We could create a python file to include all testing logic and setup/teardown logic, like this
# *** case0001.py *****
from SchoolClass import SchoolClass
schCla = SchoolClass()
class case0001:
def steps(self):
print('''\n\n***** step 1 **** add school class \n''')
self.ret1 = schCla.add_school_class('grade#1', 'class#1', 60)
assert self.ret1['retcode'] == 0
print('''\n\n***** step 2 **** list school class to check\n''')
ret = schCla.list_school_class(1)
schCla.classlist_should_contain(ret['retlist'],
'grade#1',
'class#1',
60,
self.ret1['id'])
def setup(self):
pass
def teardown(self):
schCla.delete_school_class(self.ret1['id'])

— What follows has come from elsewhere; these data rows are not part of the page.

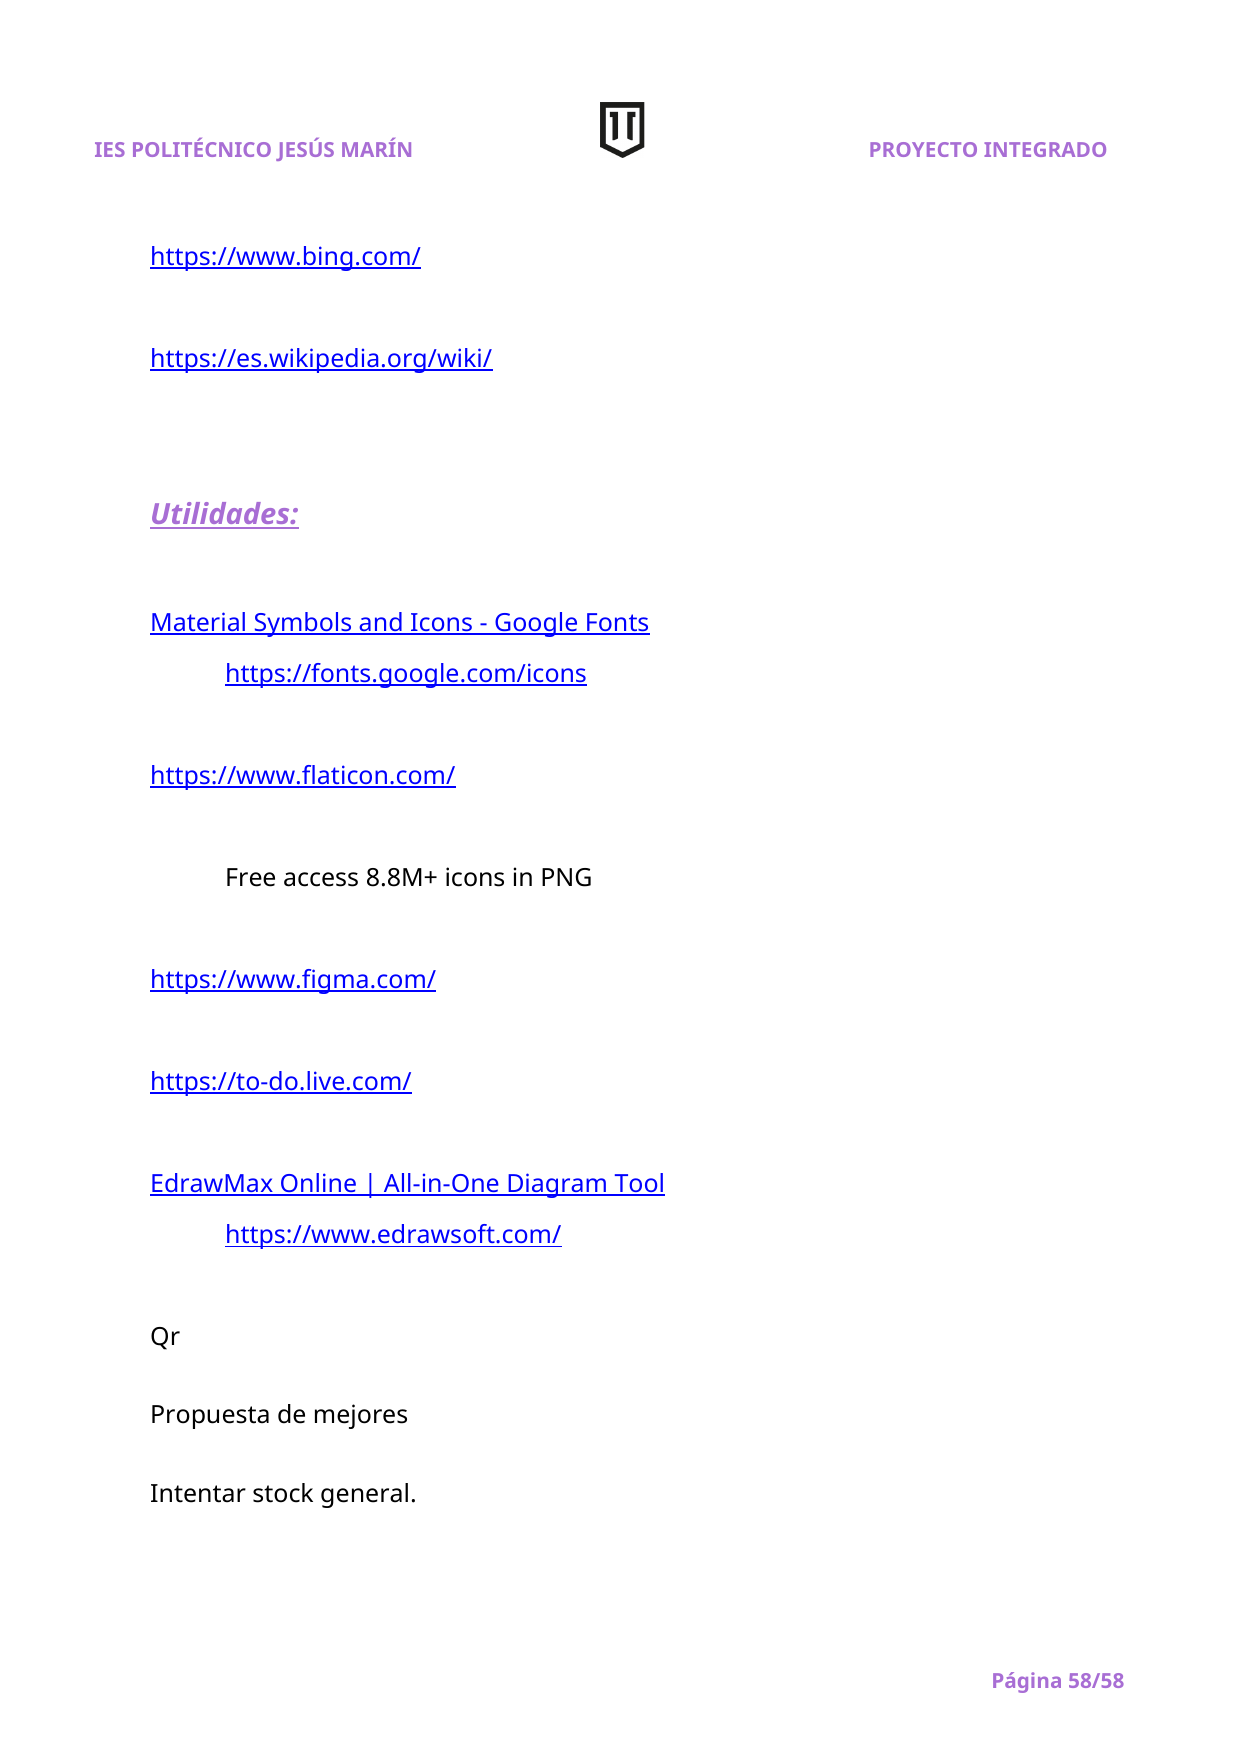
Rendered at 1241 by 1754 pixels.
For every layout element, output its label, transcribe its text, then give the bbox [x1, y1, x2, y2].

text https://fonts.google.com/icons [206, 655, 1124, 689]
text Free access 8.8M+ icons in PNG [206, 859, 1124, 893]
picture [600, 102, 645, 158]
text Intentar stock general. [150, 1475, 1124, 1509]
text EdrawMax Online | All-in-One Diagram Tool [150, 1166, 1124, 1200]
text https://es.wikipedia.org/wiki/ [150, 341, 1124, 374]
text https://www.figma.com/ [150, 961, 1124, 996]
text https://to-do.live.com/ [150, 1063, 1124, 1098]
text Qr [150, 1319, 1124, 1353]
text https://www.bing.com/ [150, 238, 1124, 272]
text https://www.edrawsoft.com/ [206, 1217, 1124, 1251]
text Material Symbols and Icons - Google Fonts [150, 604, 1124, 638]
text Propuesta de mejores [150, 1397, 1124, 1431]
text Utilidades: [150, 494, 1124, 533]
text https://www.flaticon.com/ [150, 757, 1124, 791]
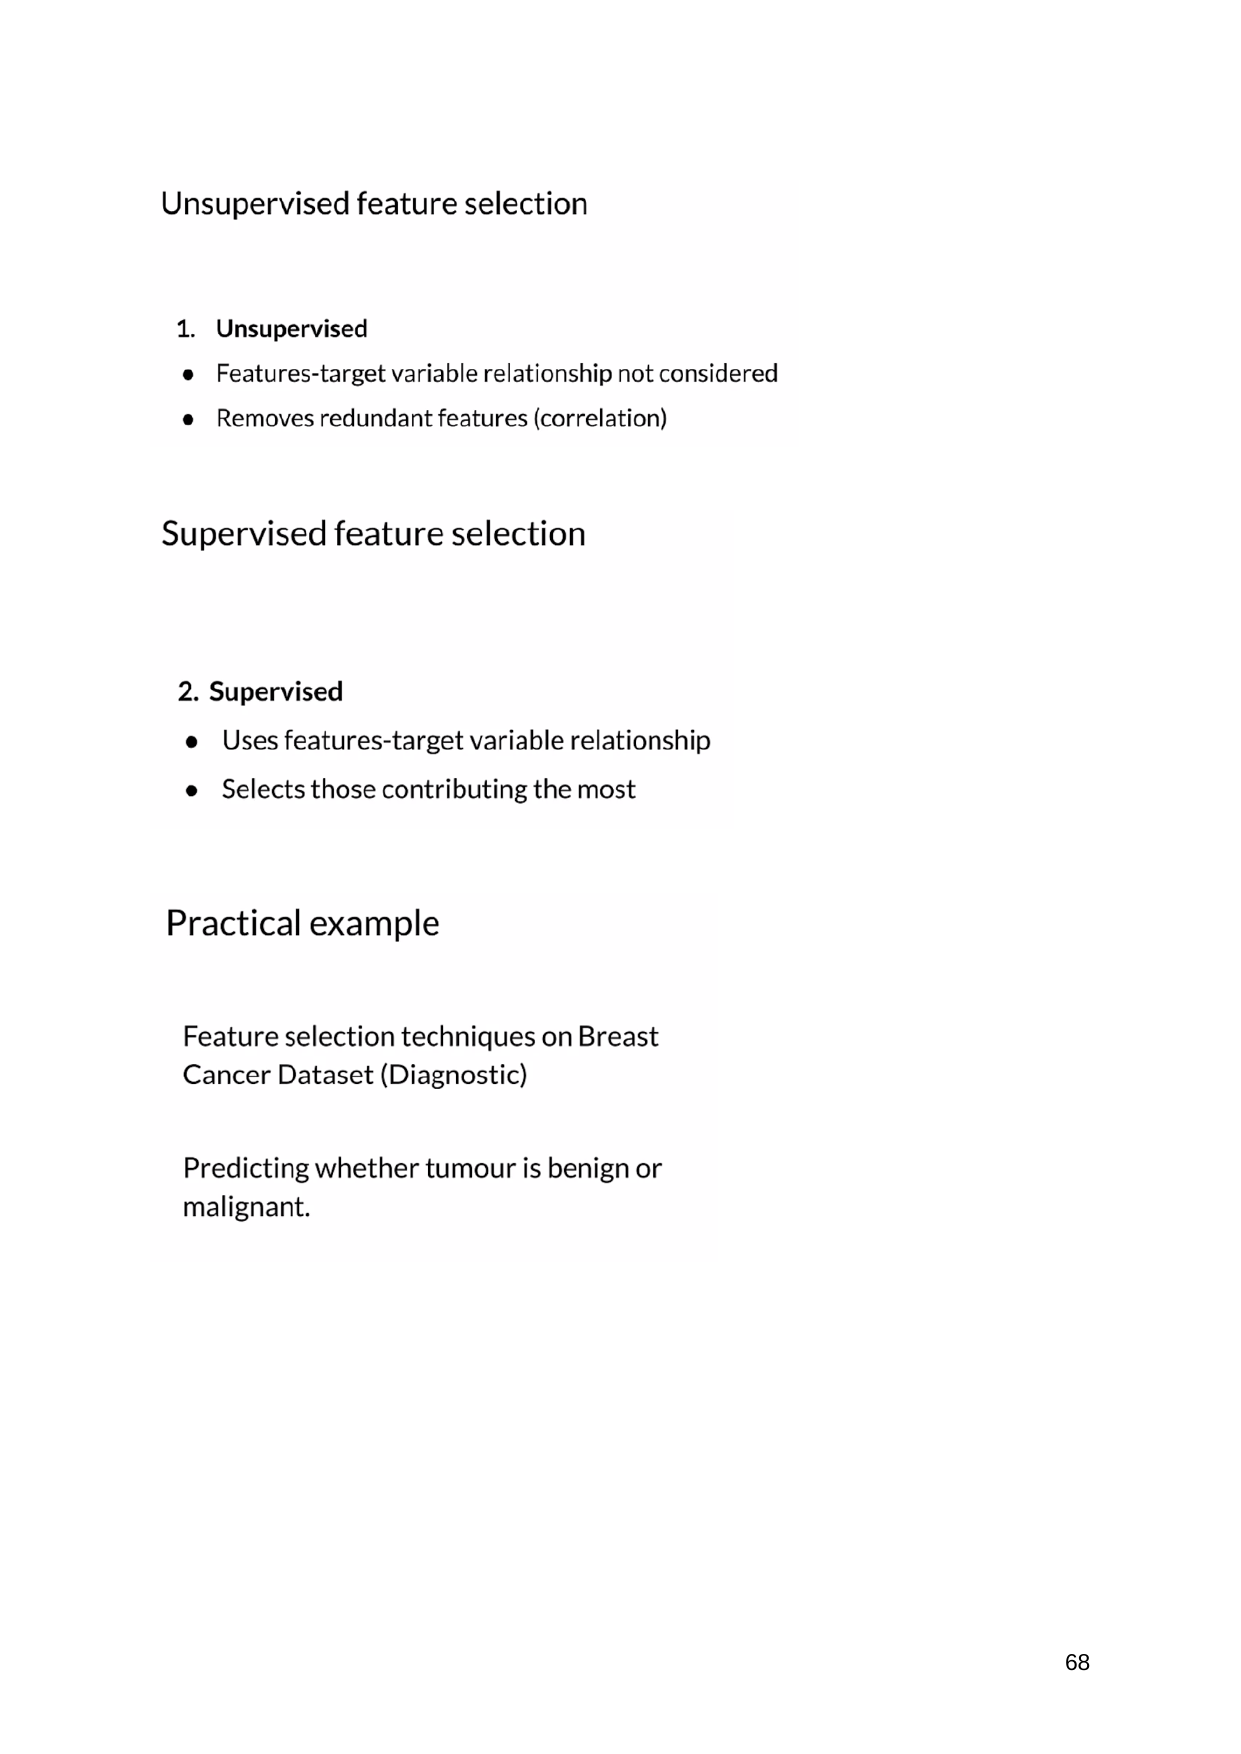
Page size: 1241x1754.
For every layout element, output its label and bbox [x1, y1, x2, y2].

picture [150, 180, 800, 447]
picture [150, 893, 718, 1262]
picture [150, 510, 734, 829]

And then we creat a Robot file. In which all RF test cases are in the same form and just work as entry points to python test cases above.
like this
*** Settings ***
Library cases/case0001.py WITH NAME C000001
Library cases/case0002.py WITH NAME C000002
*** Test Cases ***
add class - tc000001
[Setup] C000001.setup
C000001.steps
[Teardown] C000001.teardown
add class - tc000002
[Setup] C000002.setup
C000002.steps
[Teardown] C000002.teardown
You could see, in this way, the RF testcases are similar. We could even create a tool to auto generate them by scanning Python testcases.